About this task: Beginning with the line of the entries below that holds "mouse_move(424, 457)" and ending with the line that holds "left_click(192, 245)", transcribe each line exactly as written. Pictures stay out.

BEGIN Dataset content

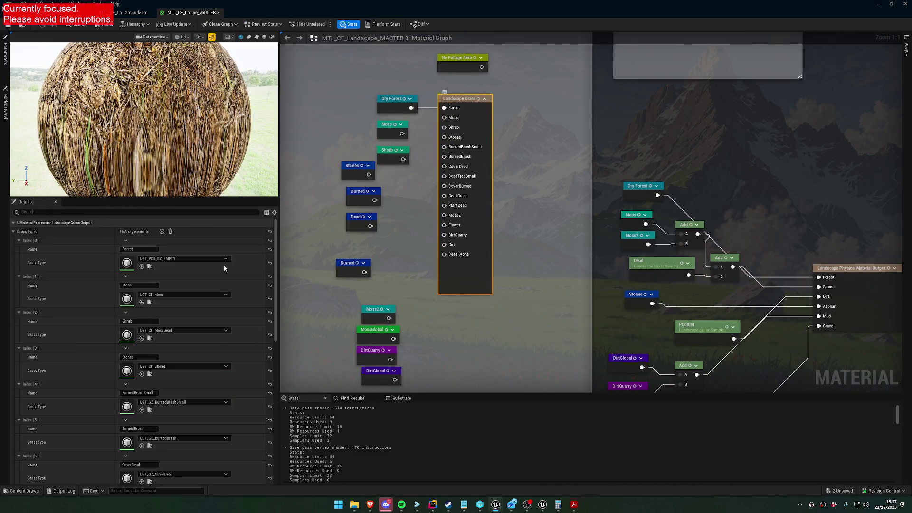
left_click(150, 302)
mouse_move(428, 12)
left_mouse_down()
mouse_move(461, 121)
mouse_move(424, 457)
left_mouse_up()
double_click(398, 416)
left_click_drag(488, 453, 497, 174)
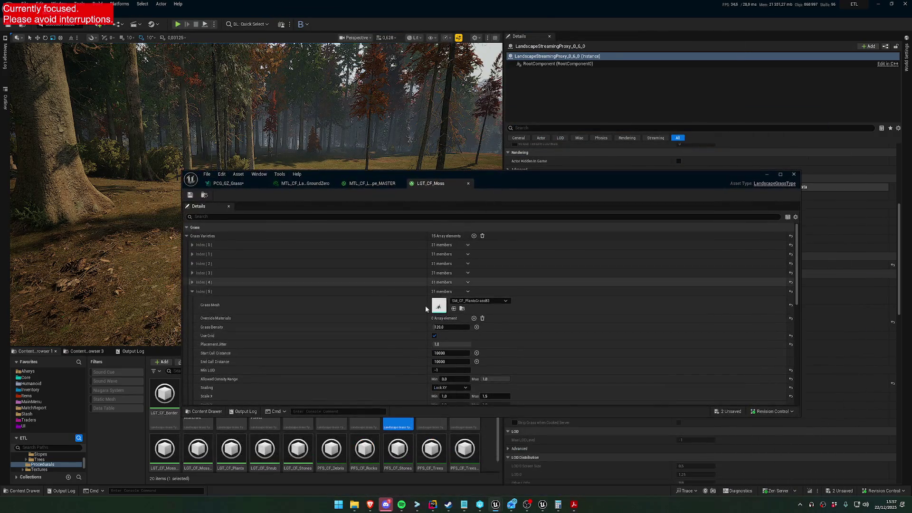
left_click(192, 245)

END Dataset content
BEGIN Dataset content

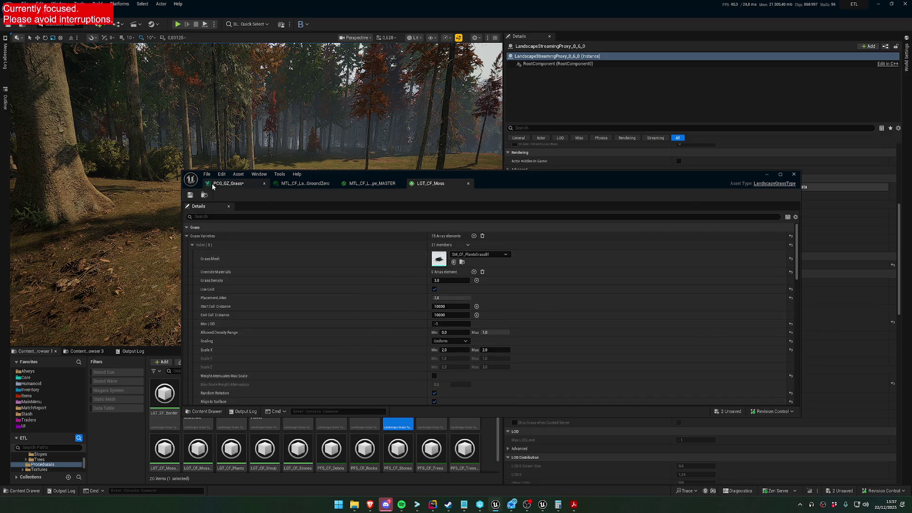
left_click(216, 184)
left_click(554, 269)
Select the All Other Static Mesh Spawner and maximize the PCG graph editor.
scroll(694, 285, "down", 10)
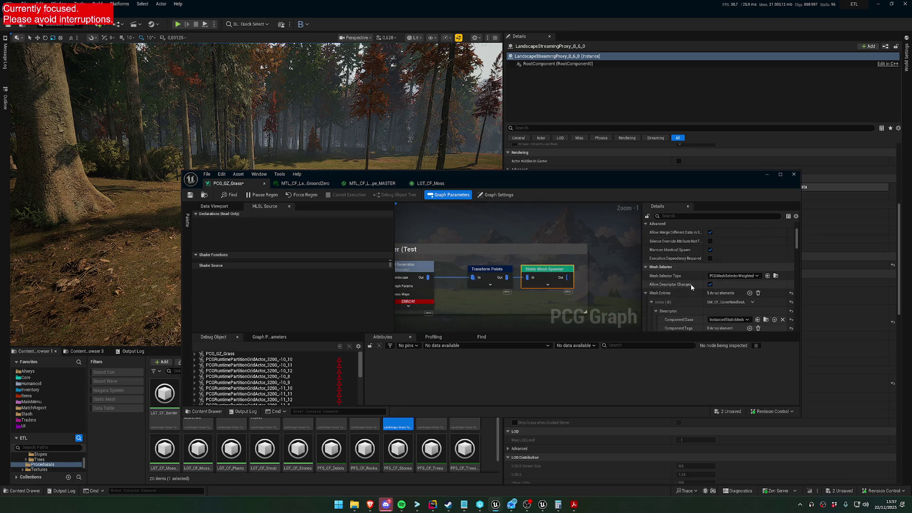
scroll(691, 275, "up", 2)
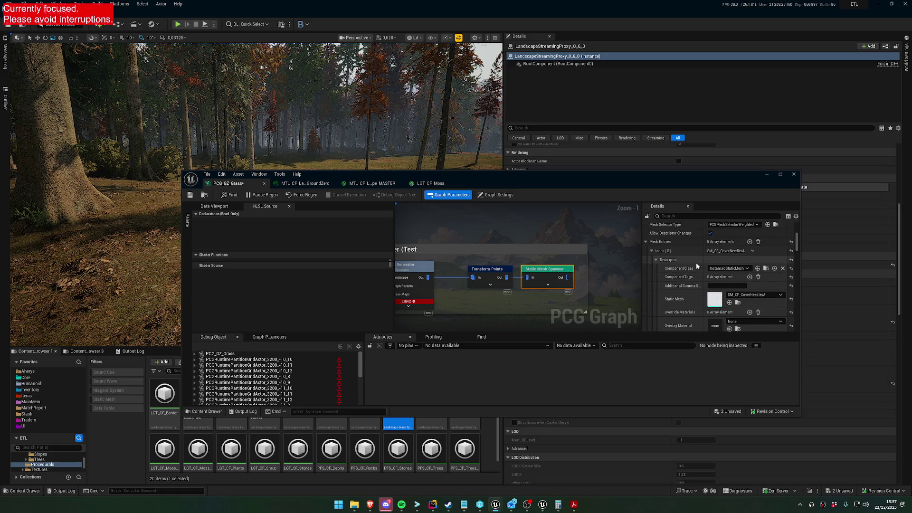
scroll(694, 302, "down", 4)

END Dataset content
BEGIN Dataset content

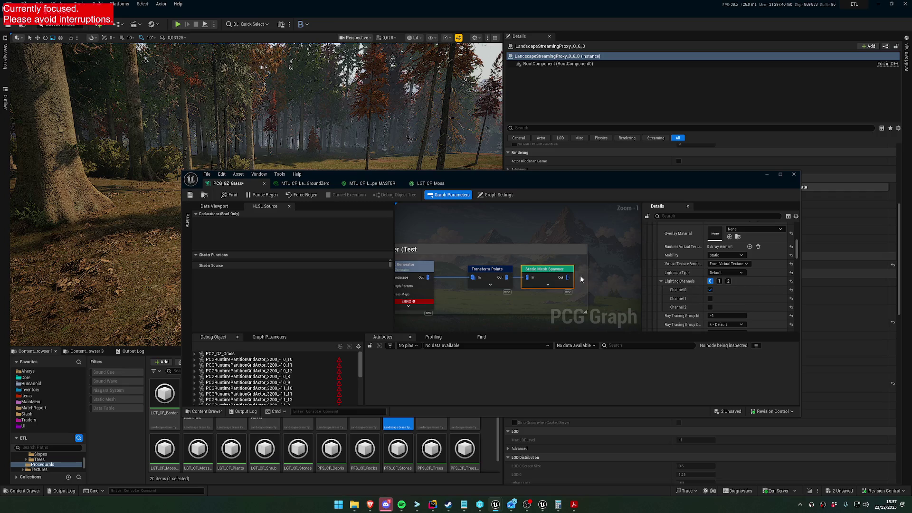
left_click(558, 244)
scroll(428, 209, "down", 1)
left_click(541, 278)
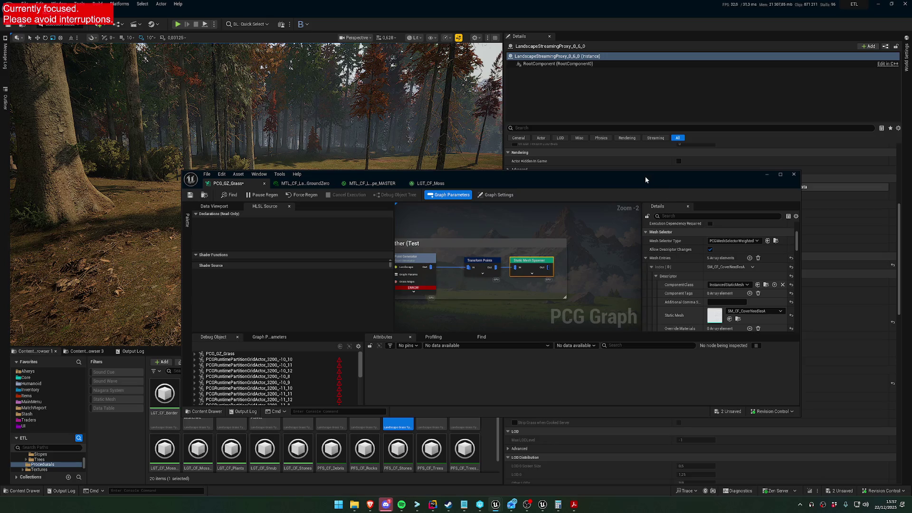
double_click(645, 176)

END Dataset content

Answer box:
mouse_move(424, 457)
left_mouse_up()
double_click(398, 416)
left_click_drag(488, 453, 497, 174)
left_click(192, 245)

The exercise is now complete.